You might think you know what to expect on this album because you’ve seen Victor Wainwright and the WildRoots perform in the past.  But the first thing you will notice about this album is that there is quite a bit going on.  In addition to Wainwright, Dees, and Patricia Ann Dees (considered the “core” members of the band), eight WildRoots alumni play on the album, eight additional lead vocalists are spotlighted, and seven guest musicians are also featured, including Pat Harrington (from Wainwright’s band, The Train), Lucky Peterson and Michael Shrieve.  There is also a variety of song styles, including soul, blues, gospel, and roots Rock ‘n’ Roll.  The second thing you will likely notice about this album is the excellent sound mix, with each song consistently sounding clear and crisp, even when played on low-budget laptop speakers.

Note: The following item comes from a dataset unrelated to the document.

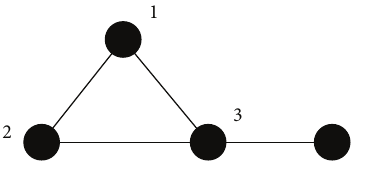
Figure 1: The topology of the four sensors.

The album begins with Wainwright and Patricia Ann Dees singing a duet version of the song that Eddie Floyd and Steve Cropper wrote for Wilson Pickett, “634-5789”.  Even in this light and catchy cover song, the stunning tone and interesting character of Wainwright’s voice is evident.  Aside from this and one other cover song, the remaining 14 tracks were written or co-written by Dees, who seems equally comfortable penning songs in any genre.  Not surprisingly, the recent political climate appears to have inspired two powerfully written songs for this album.  Guest singer Billy Livesay delivers Dees’ song “Something in the Water,” noting “A man’s going crazy up on the hill…tainted news, toxic lies.  When right is wrong and wrong is right…must be something in the water.” Additionally, Dees and Wainwright collaborated to write “Where I am,” in which their plea for unity states, “I know what I believe and I’m here to say, hate and evil get out of my way…I’ll respect your views, you respect mine.  Treat each other with kindness.  Let everybody shine.” This latter message is delivered by the wonderfully gravelly voice of Anthony “Pakrat” Thompson.

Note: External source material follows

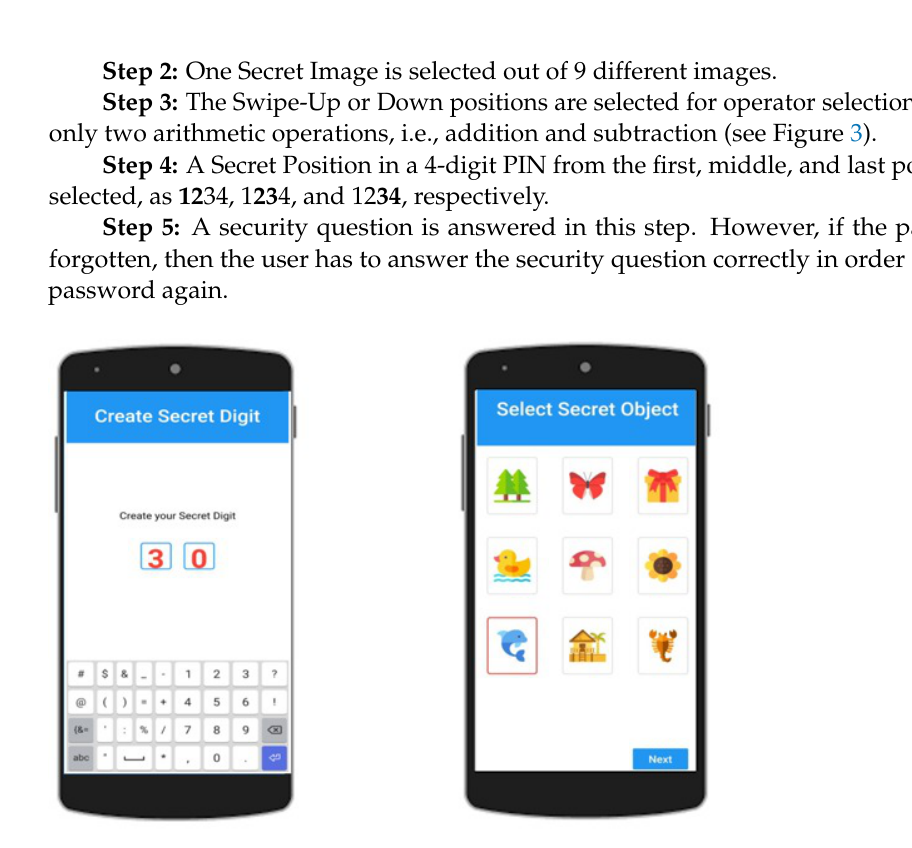
Figure 2. Select 2-digit secret number and one secret image.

Guest artist, John Oates (formerly of Hall and Oates fame), has turned his focus lately to the blues, and his voice sounds better than ever on the slow blues song, “Our Last Goodbye”.  This song also features one of the many perfectly placed saxophone solos on this album, performed by three different sax players, Ray Guiser, Charlie DeChant and Patricia Ann Dees.

With such a wide variety of collaborations among so many amazing musicians, it is difficult to focus on only a few tracks for the limited space of a record review, as that will ultimately lead to many notable performances appearing to have been overlooked.  But, if I had to pick favorites from this outstanding collection, I would pick the stirring and beautiful gospel duet written by Dees and performed by Wainwright and Beth McKee, “Cradled in the Bosom of Jerusalem,” and the Dees/Wainwright song performed by Wainwright, “I’m Yours,” which ends the album.  Ever since hearing Wainwright perform “Same Old Blues,” I have been hoping he would write an original song in a similar style which highlights the power, texture, and range of his voice.  I believe “I’m Yours” is just such a song and will be the new song that fans will soon be requesting at his shows.

With such an impressive collection of talent, it is not surprising that there are few, if any flaws to be detected.

In summary, this album celebrates a long history of collaborations among numerous remarkable musicians.  With excellent songwriting, stellar performances, and wide-ranging styles, it is an album easily recommended for everyone.  It is likely to leave us all eagerly anticipating the release of Volume Two.